- TASK ITEM: Look through the records that follow and state how many lines hold the word "recorded", without adding anything.

- RECORDS PROVIDED:
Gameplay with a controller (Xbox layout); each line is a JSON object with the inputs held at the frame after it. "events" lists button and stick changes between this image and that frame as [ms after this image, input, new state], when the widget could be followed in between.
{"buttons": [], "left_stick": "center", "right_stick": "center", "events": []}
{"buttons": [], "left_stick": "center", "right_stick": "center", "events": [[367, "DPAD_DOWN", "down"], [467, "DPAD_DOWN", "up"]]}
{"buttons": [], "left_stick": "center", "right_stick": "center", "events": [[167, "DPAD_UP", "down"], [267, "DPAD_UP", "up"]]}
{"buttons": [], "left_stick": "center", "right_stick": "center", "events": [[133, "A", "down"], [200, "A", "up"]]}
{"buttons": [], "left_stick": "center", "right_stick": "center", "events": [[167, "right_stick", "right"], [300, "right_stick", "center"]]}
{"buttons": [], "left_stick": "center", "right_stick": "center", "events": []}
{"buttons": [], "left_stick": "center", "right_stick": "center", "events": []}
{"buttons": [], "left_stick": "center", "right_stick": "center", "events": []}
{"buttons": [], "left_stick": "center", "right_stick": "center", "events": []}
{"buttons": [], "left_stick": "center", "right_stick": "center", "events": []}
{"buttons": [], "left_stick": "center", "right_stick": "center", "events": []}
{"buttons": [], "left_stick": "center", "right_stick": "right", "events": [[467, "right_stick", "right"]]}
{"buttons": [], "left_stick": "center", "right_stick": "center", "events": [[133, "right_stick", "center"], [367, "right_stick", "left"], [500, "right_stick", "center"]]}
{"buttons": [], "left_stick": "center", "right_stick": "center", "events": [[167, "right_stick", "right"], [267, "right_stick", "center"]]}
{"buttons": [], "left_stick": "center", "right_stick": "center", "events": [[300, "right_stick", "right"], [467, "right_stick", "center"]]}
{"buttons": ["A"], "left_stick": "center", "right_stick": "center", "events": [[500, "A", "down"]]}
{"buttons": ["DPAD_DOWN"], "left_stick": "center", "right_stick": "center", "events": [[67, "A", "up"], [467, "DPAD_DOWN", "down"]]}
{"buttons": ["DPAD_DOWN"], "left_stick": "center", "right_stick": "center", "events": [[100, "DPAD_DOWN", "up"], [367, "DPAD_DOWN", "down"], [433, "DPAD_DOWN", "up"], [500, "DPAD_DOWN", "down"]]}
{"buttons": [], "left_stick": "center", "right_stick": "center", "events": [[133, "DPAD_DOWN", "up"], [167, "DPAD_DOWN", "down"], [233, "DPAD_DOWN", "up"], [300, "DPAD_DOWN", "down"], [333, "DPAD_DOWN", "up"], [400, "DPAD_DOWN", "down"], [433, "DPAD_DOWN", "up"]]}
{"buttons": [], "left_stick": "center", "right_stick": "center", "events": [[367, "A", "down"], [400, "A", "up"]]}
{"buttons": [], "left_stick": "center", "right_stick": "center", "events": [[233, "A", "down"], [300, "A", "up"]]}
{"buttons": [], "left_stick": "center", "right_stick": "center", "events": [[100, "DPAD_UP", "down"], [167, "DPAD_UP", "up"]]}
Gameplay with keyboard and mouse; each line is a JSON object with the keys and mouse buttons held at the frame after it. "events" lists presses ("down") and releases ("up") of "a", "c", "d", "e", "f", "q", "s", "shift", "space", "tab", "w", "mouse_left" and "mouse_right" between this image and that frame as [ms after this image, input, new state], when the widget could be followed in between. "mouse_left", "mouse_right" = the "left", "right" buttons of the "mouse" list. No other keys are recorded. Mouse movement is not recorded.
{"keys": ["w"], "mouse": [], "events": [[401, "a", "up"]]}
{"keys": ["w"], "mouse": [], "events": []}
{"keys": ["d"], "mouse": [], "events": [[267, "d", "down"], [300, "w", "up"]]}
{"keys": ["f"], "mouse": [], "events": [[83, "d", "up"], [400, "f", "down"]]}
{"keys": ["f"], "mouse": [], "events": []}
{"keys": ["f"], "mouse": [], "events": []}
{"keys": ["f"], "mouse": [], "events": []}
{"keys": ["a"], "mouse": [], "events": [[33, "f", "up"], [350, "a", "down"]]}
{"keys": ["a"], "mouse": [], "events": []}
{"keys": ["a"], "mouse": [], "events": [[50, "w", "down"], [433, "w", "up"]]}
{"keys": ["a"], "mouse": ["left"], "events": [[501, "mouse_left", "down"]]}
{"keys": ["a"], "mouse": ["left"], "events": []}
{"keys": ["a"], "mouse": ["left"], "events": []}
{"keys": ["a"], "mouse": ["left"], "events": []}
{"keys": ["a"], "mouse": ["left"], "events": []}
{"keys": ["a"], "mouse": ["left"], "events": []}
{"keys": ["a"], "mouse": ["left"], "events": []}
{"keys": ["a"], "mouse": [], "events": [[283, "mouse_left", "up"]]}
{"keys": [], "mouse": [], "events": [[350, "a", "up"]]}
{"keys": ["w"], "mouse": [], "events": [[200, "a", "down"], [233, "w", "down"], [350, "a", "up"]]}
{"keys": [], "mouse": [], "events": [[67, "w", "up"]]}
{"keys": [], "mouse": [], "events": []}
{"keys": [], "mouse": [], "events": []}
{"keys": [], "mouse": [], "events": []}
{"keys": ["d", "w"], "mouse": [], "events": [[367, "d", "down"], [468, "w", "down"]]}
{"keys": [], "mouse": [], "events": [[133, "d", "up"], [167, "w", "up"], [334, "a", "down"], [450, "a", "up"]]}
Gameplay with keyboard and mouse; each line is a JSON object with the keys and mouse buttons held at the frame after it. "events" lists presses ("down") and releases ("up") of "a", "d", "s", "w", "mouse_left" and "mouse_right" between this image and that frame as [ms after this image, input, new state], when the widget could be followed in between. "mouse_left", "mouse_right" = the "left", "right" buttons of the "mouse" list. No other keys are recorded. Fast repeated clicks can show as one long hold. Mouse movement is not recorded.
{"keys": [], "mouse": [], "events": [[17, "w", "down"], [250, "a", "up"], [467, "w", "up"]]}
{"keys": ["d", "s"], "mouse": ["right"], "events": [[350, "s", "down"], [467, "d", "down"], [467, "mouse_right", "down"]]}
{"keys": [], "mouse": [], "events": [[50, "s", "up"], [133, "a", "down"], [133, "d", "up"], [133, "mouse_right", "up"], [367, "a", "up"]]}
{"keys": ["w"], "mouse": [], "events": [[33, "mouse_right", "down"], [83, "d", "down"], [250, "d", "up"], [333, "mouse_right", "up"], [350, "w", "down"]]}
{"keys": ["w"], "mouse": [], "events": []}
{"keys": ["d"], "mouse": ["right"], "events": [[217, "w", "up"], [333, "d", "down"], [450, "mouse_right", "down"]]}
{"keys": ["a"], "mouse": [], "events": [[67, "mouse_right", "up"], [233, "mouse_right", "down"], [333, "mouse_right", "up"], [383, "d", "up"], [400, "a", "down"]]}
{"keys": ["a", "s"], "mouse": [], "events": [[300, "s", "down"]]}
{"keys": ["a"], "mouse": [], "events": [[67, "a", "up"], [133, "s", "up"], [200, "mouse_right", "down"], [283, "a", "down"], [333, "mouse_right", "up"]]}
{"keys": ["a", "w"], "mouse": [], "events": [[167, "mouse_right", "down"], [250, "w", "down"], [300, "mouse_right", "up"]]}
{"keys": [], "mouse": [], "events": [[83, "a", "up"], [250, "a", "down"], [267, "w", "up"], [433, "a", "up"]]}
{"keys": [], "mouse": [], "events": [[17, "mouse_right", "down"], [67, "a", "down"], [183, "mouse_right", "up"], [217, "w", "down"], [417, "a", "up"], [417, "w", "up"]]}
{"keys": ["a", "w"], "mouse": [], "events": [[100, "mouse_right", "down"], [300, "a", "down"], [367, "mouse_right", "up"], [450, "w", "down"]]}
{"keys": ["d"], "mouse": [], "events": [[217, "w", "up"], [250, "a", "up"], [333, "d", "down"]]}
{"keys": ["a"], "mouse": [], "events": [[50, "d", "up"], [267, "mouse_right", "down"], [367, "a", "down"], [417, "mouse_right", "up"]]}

- RESULT FOR THIS TASK: 2